### Problem statement:
Check every line of the entries below for "Mobilio", and copy the lines that have it.

************

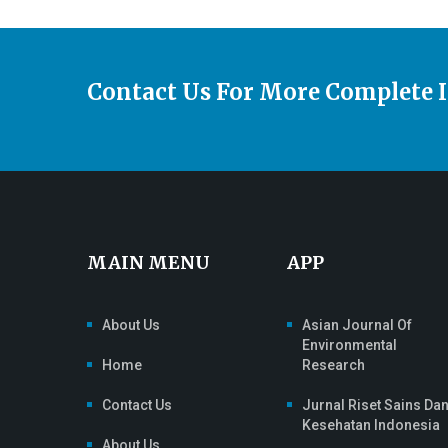
Contact Us For More Complete 
MAIN MENU
APP
About Us
Asian Journal Of
Environmental
Home
Research
Contact Us
Jurnal Riset Sains Da
Kesehatan Indonesia
About Us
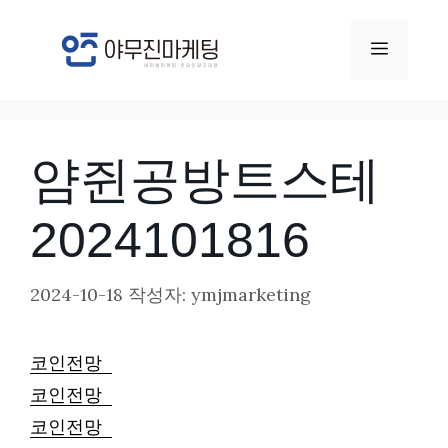
컨
텐
메
츠
뉴
로
건
얌쥔공방트스테
너
뛰
2024101816
기
2024-10-18
작성자:
ymjmarketing
코인전망
코인전망
코인전망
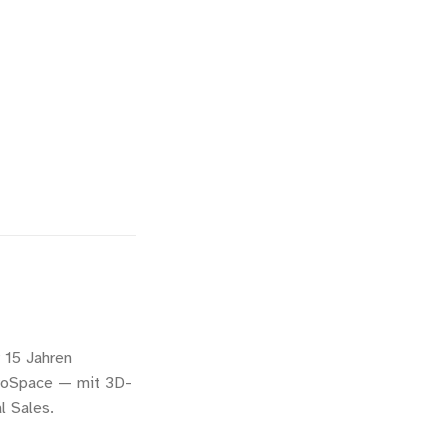
 15 Jahren
eroSpace — mit 3D-
l Sales.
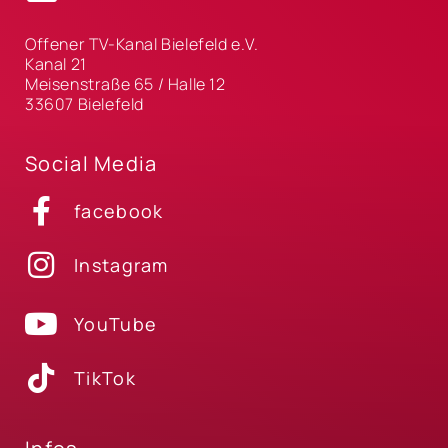
Offener TV-Kanal Bielefeld e.V.
Kanal 21
Meisenstraße 65 / Halle 12
33607 Bielefeld
Social Media
facebook
Instagram
YouTube
TikTok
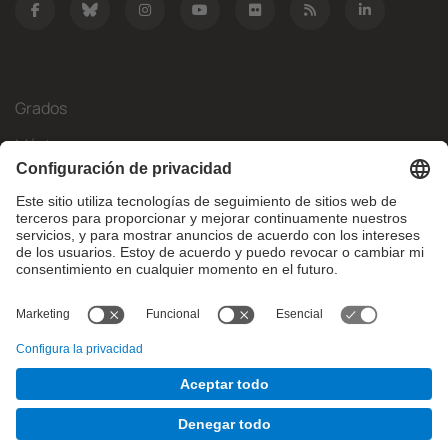
Grados
Másteres
Movilidad Internacional
Investigación
Empresa
La FIB
¿Qué necesitas?
© Facultat d'Informàtica de Barcelona - Universitat Politècnica
de Catalunya - BarcelonaTech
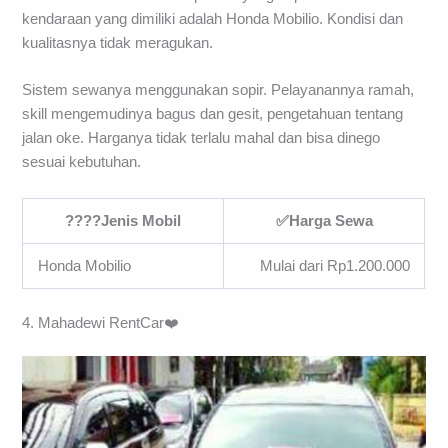
kendaraan yang dimiliki adalah Honda Mobilio. Kondisi dan
kualitasnya tidak meragukan.
Sistem sewanya menggunakan sopir. Pelayanannya ramah,
skill mengemudinya bagus dan gesit, pengetahuan tentang
jalan oke. Harganya tidak terlalu mahal dan bisa dinego
sesuai kebutuhan.
????Jenis Mobil
✅Harga Sewa
Honda Mobilio
Mulai dari Rp1.200.000
4. Mahadewi RentCar❤️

************

### Solution to this problem:
kendaraan yang dimiliki adalah Honda Mobilio. Kondisi dan
Honda Mobilio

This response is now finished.